### Reading passage
· · · ·
5
$\begingroup$

Michael Lewis's book "The Undoing Project" is concerned with the (mathematical) psychologists Daniel Kahneman and Amos Tversky. (Kahneman won the 2002 Nobel Prize; Tversky died in 1996.) On page 157, this question is quoted:

The mean IQ of the population of eighth graders in a city is known to be 100. You have selected a random sample of 50 children for a study of educational achievement. The first child tested has an IQ of 150. What do you expect the mean IQ to be for the whole sample.

Tversky and Kahneman stated: "The correct answer is 101. A surprisingly large number of people believe that the expected IQ for the sample is still 100" in Psychological Bulletin, vol. 76, 105--110 (1971). (http://pirate.shu.edu/~hovancjo/exp_read/tversky.htm)

Can anyone justify the answer of IQ 101? Is it possible to solve this problem without being given the standard deviation of the population?

$\endgroup$

3 Answers 3

6
$\begingroup$

We imagine, of course, that the mean of the other $49$ is still $100$. That is, we expect the total IQ of the sample to be $$49\times 100+150=5050$$ Thus we expect the sample mean to be $$\frac {5050}{50}=101$$

For intuition: Suppose your sample had only two people, $A,B$. We measure $A$ and get $150$. If you insisted that the mean of the sample had to be $100$ no matter what, then you'd suddenly conclude that $B$ must be $50$. But this is absurd. $A,B$ are independent from each other....measuring $A$ has no impact on $B's$ score. After measuring $A$ we still expect $B$ to score $100$ so, given $A's$ score, we now expect the sample mean to be $125$.

$\endgroup$
1
$\begingroup$

You expect the mean IQ of the remaining $49$ children to be $100$. Imagine that the first child gives one of his IQ points to each of the remaining $49$ children. Then we expect the remaining $49$ children have a mean IQ of $101$, and the first child now has an IQ of $101$, so all $50$ children together have a mean IQ of $101$.

$\endgroup$
1
$\begingroup$

The answer given in the book seems to assume the mean of the remaining students' IQ is 100 (more on that in a moment). Based on this assumption, one can calculate the mean for the entire 50 student sample by combining the IQ of the first sample mixed with the average IQ of other 49 students sampled as follows:

(150 + (49 × 100)) / 50 = 101

So according to the above calculation, the average IQ for the specific 50 student sample described in the book is 101. But I don't think this is correct because the answer in the book does not use all the information from the problem statement.
· · · ·
### Records provided
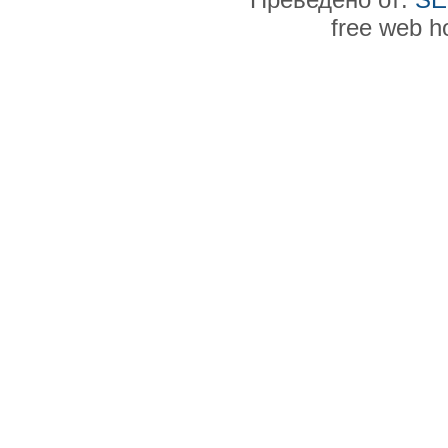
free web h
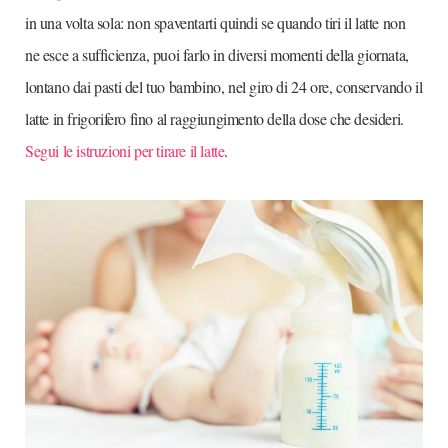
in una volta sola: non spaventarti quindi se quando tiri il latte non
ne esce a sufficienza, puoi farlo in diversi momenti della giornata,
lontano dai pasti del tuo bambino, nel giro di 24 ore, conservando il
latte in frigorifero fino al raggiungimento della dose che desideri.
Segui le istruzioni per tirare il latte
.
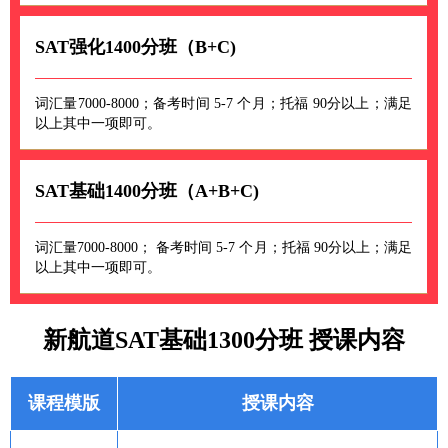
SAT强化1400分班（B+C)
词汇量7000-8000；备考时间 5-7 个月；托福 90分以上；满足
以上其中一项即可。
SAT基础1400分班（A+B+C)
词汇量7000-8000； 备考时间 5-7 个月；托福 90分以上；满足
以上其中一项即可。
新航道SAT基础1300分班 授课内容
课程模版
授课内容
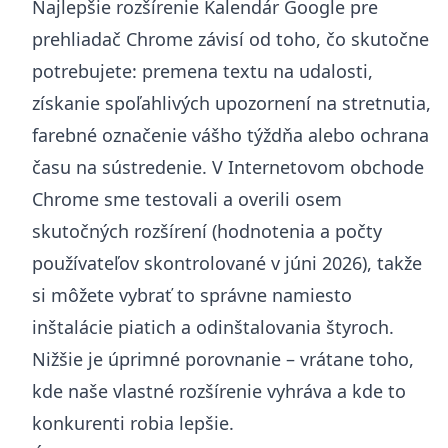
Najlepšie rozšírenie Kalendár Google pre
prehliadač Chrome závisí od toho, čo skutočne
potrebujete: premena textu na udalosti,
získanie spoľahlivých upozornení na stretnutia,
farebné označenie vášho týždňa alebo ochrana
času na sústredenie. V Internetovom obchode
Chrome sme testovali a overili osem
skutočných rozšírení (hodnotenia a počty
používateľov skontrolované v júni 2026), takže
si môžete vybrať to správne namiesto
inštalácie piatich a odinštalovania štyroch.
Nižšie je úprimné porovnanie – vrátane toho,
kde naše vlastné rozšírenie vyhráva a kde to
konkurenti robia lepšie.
· · · ·
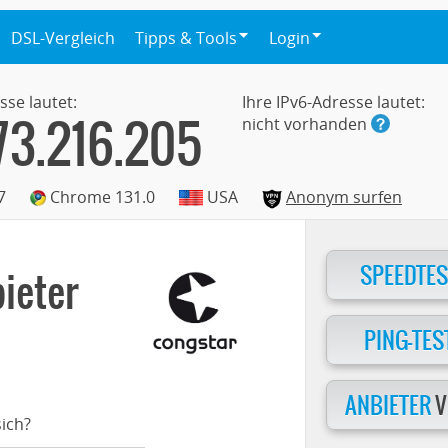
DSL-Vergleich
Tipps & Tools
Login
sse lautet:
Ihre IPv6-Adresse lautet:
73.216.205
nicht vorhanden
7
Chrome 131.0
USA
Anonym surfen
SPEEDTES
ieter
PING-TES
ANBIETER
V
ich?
· · · ·
### Using the information
a) In the IQ sample thread, in which journal did Tversky and Kahneman state that the correct answer is 101?
b) From the IQ sample thread, extract the passage from "Can anyone justify" up to and including "to be $125$.".
c) Does each statement agree with the IQ sample thread? Answer yes or no for each, and quote the words from the thread that decide it.
(i) Kahneman won the 2002 Nobel Prize.
(ii) The random sample in the quoted problem consists of 100 children.
(iii) In the quoted problem, the first child tested has an IQ of 120.

### Solutions to the exercise
a) Psychological Bulletin, vol. 76 (1971).

b)
Can anyone justify the answer of IQ 101? Is it possible to solve this problem without being given the standard deviation of the population?

$\endgroup$

3 Answers 3

6
$\begingroup$

We imagine, of course, that the mean of the other $49$ is still $100$. That is, we expect the total IQ of the sample to be $$49\times 100+150=5050$$ Thus we expect the sample mean to be $$\frac {5050}{50}=101$$

For intuition: Suppose your sample had only two people, $A,B$. We measure $A$ and get $150$. If you insisted that the mean of the sample had to be $100$ no matter what, then you'd suddenly conclude that $B$ must be $50$. But this is absurd. $A,B$ are independent from each other....measuring $A$ has no impact on $B's$ score. After measuring $A$ we still expect $B$ to score $100$ so, given $A's$ score, we now expect the sample mean to be $125$.

c)
(i) Yes: "Kahneman won the 2002 Nobel Prize"
(ii) No: "You have selected a random sample of 50 children"
(iii) No: "The first child tested has an IQ of 150."